Histoire de Marie et Julien – Jacques Rivette

Histoire de Marie et Julien

If you don’t know Rivette, it is worth following him. He is a sort of Resnais, or Rohmer, associated with the New Wave but concerned with much more than the reactionary agenda Godard spent his time promoting. They took the work seriously in terms of art and really wanted to contribute to the way we imagine stories visually from the get-go.

La Belle Noiseuse is a rare work of art about a rare work of art. It follows the making of a painting and it intrudes in the artist’s world as the work progresses: literally watching the art evolve, as well as the relationship with the painted model. The painting is echoed through all sorts of levels, but mostly through a few relationships that reflect the struggle of loving (living) with the struggle of painting. It has wonderful dialog, and a certain kind of natural acting that you can easily relax into. There even is an interesting twist at the end where we are not shown the painting. It is concealed by the artist between the walls of his studio.
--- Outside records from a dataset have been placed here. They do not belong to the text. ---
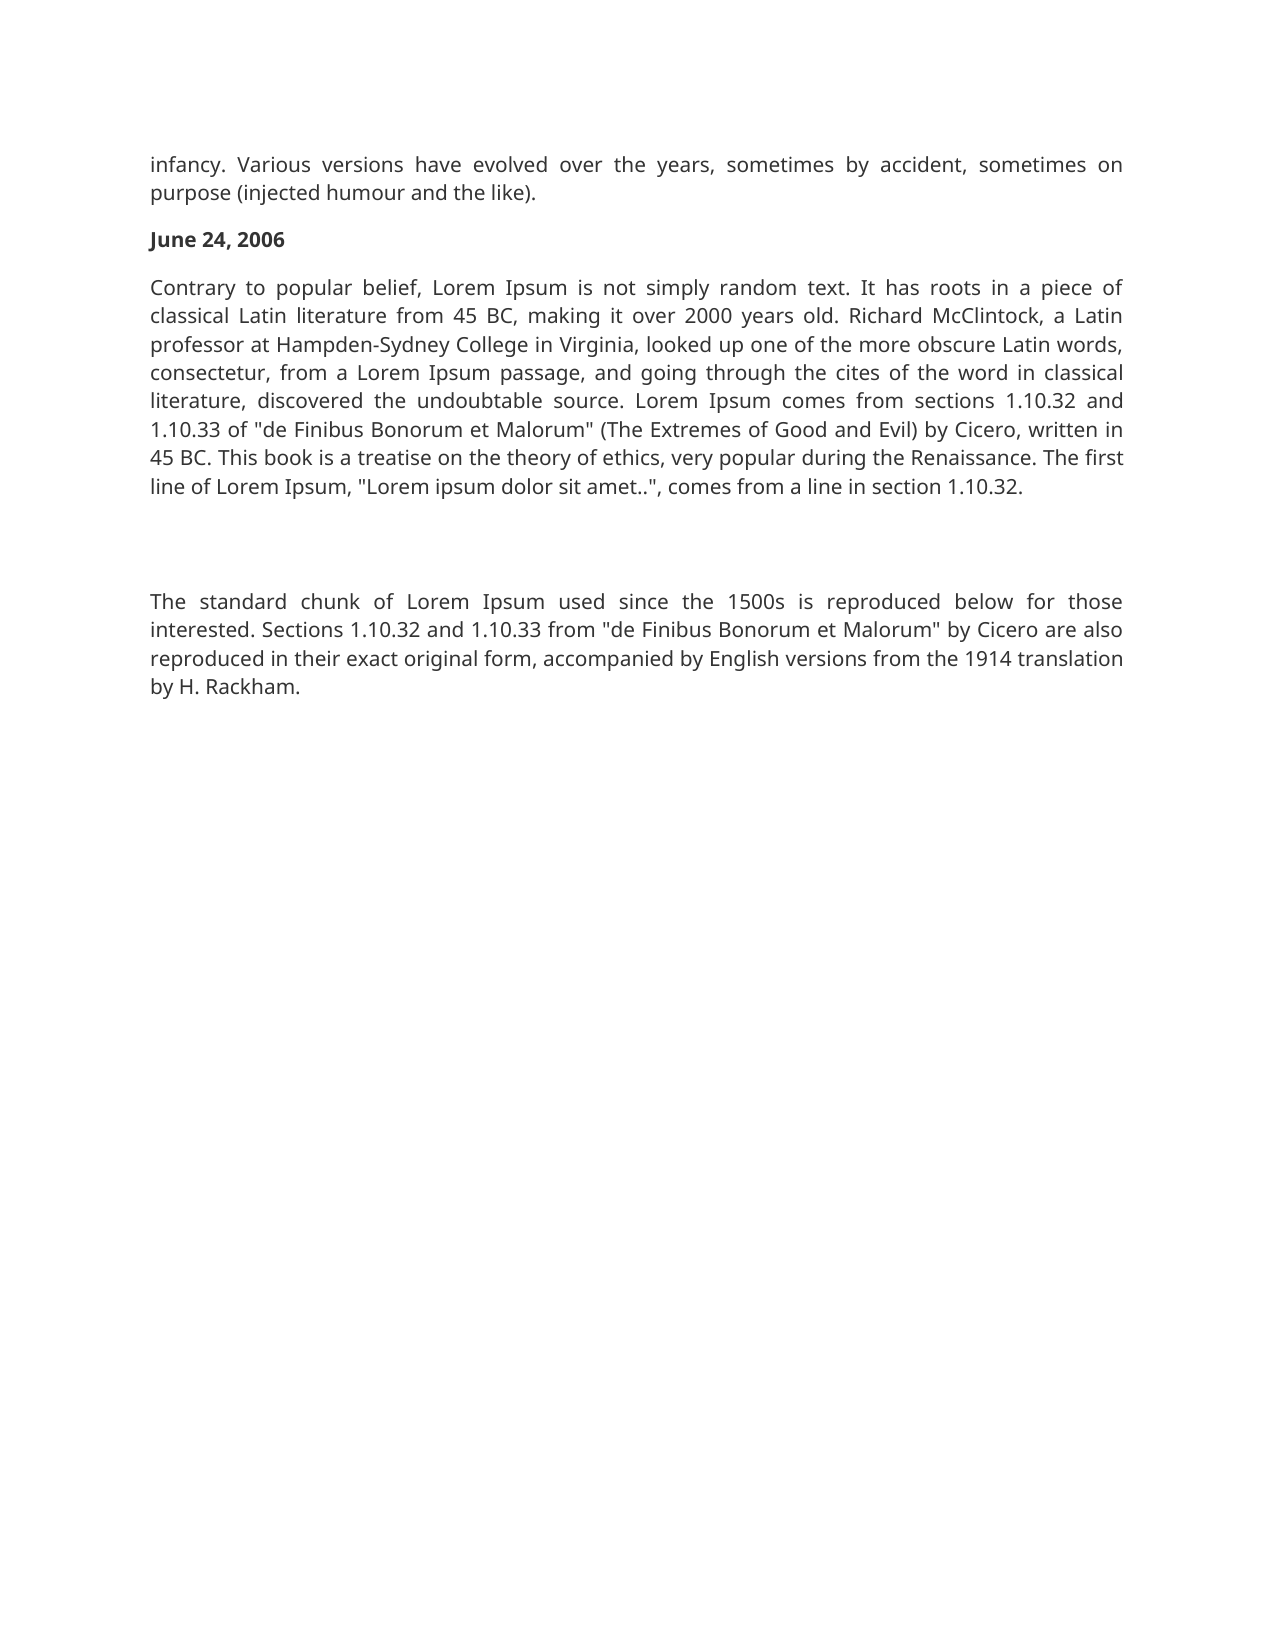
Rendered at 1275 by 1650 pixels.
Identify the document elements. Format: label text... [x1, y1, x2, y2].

text June 24, 2006 [150, 226, 1125, 254]
text Contrary to popular belief, Lorem Ipsum is not simply random text. It has roots in a piece of classical Latin literature from 45 BC, making it over 2000 years old. Richard McClintock, a Latin professor at Hampden-Sydney College in Virginia, looked up one of the more obscure Latin words, consectetur, from a Lorem Ipsum passage, and going through the cites of the word in classical literature, discovered the undoubtable source. Lorem Ipsum comes from sections 1.10.32 and 1.10.33 of "de Finibus Bonorum et Malorum" (The Extremes of Good and Evil) by Cicero, written in 45 BC. This book is a treatise on the theory of ethics, very popular during the Renaissance. The first line of Lorem Ipsum, "Lorem ipsum dolor sit amet..", comes from a line in section 1.10.32. [150, 273, 1125, 500]
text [150, 150, 1125, 207]
text The standard chunk of Lorem Ipsum used since the 1500s is reproduced below for those interested. Sections 1.10.32 and 1.10.33 from "de Finibus Bonorum et Malorum" by Cicero are also reproduced in their exact original form, accompanied by English versions from the 1914 translation by H. Rackham. [150, 587, 1125, 701]
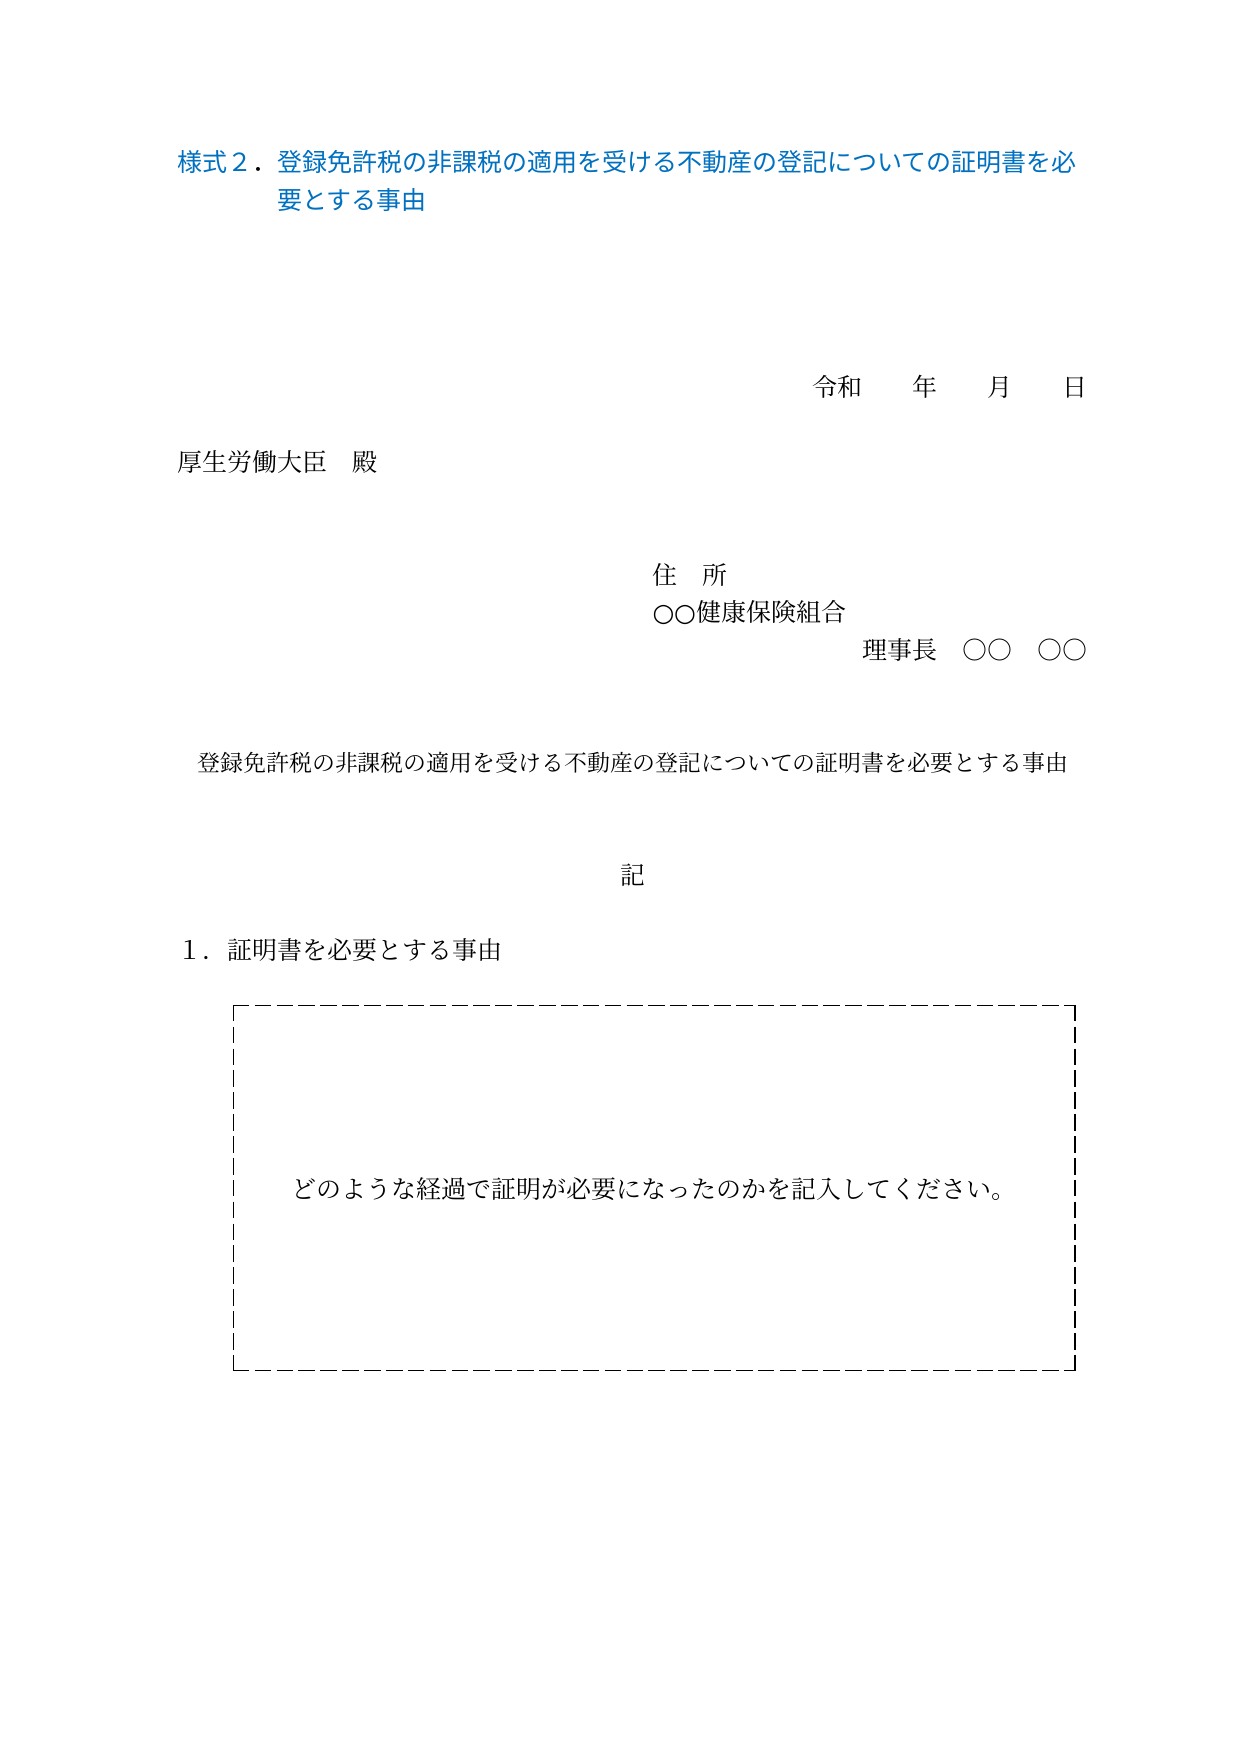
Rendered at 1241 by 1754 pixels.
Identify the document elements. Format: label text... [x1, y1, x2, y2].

text 住 所 [177, 555, 1087, 592]
text 理事長 ○○ ○○ [177, 630, 1087, 667]
text 様式２．登録免許税の非課税の適用を受ける不動産の登記についての証明書を必 要とする事由 [177, 142, 1087, 217]
table_header どのような経過で証明が必要になったのかを記入してください。 [233, 1005, 1075, 1370]
text 記 [177, 855, 1087, 892]
text 登録免許税の非課税の適用を受ける不動産の登記についての証明書を必要とする事由 [177, 742, 1087, 780]
text １．証明書を必要とする事由 [177, 930, 1087, 967]
text 厚生労働大臣 殿 [177, 442, 1087, 480]
text ○○健康保険組合 [177, 592, 1087, 630]
text 令和 年 月 日 [177, 367, 1087, 405]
This concealing is interesting for me. The idea is that real life can swallow art, or in this case ‘conceal’ it. If you know how Rivette shoots, you know this is explicitely the philosophy behind his projects: no script, emphasis on improvisation, with the telling of the story emanating day-to-day from natural progress. If you are an artist, you know this is one the most sublime work experiences you can have. The sense of self you gain from it, and the euphoria from simply intuiting destination, truly warrants a fulfillment of the kind you might have seeked all your life as a laborer. The real-time experience ends up taking precedence over the artifact which in itself retains some of the essence of the process, despite of what its overall value may be. In the end, the experience alone becomes a work of art which you carry and turn over in your mind and continue shaping in different ways on future projects. It is a true marriage between yourself and your craft. And definetely worth promoting.

It also permits a dissapropriation with the artwork. No matter how harduous the process, how scarring the suffering, there is no immediate catharsis, no simple gratification. I like this philosophy because it is an elegant way to convey what the entire New Wave tried to tell us so bluntly: that cinema is simply artifact.

So this here, is an experiment in the same vein. It has a mystery too, but it is there only to serve as metaphor for the making of something. That something is a relationship. That relationship is predestined, with the woman under many guises. You need to have a woman playing roles for this kind of exercise. Here, the lover literally exists in a dream (at the start), enters real life and gets involved (as a replacement of somebody’s wife), in the process gets ‘cut’ but does not bleed, and finally leaves to exist simultaneously at two levels until the end where we assume the thing will start over again (although with new insight and not without sacrafice).

It references all kinds of ‘making’. The love scenes are encounters where each player back and forth suggests a sexual narrative. Julien is a clockmaker and time is spent observing him work. Marie is working towards recreating the room where she once died. A parallel plot involves blackmailing where a woman is returned a letter, a picture, and a doll. The letter ties her to a dream-world where Marie also exists. The picture is the movie-within, the visual clue into the dreamworld, and the doll has ‘something inside its head, crazy ideas’, which we assume is Rivette himself. The return of these things drive part of the story forward till the final element is returned and the dream-world and real-world merge, and the real-relationship can begin.

But something real precious is the filmmaking. It is riddled with small ordinary gestures, the regular nuances of everyday situations. You can’t script this stuff, it is pulled from life. Beart is not very smart and she acts mostly with her eyes, but she is pretty. On the other hand Jerzy Radziwilowicz is adequatly Polish. He infers this typically Polish pain, bleak, troubled, mystical.

This is very smart stuff. Not sublime, but reverent. This old man is great company, I tell you.


Categories: Notes

1 reply »

  1. It is a facet of Rivette’s work that your description of this film doesn’t give anything away, Hugo. Rivette is so elusive in all the films of his I’ve seen. It always feels like he withholds vital pieces of information that enable us to fully understand what we’re seeing. I’ve only seen a few of Rivette’s films, just recently with Melbourne Cinematheque’s Rivette season. La belle noiseuse is my favourite so far (I reviewed it recently) and I hope to see Histoire de Marie et Julien and whatever other Rivette films screen again.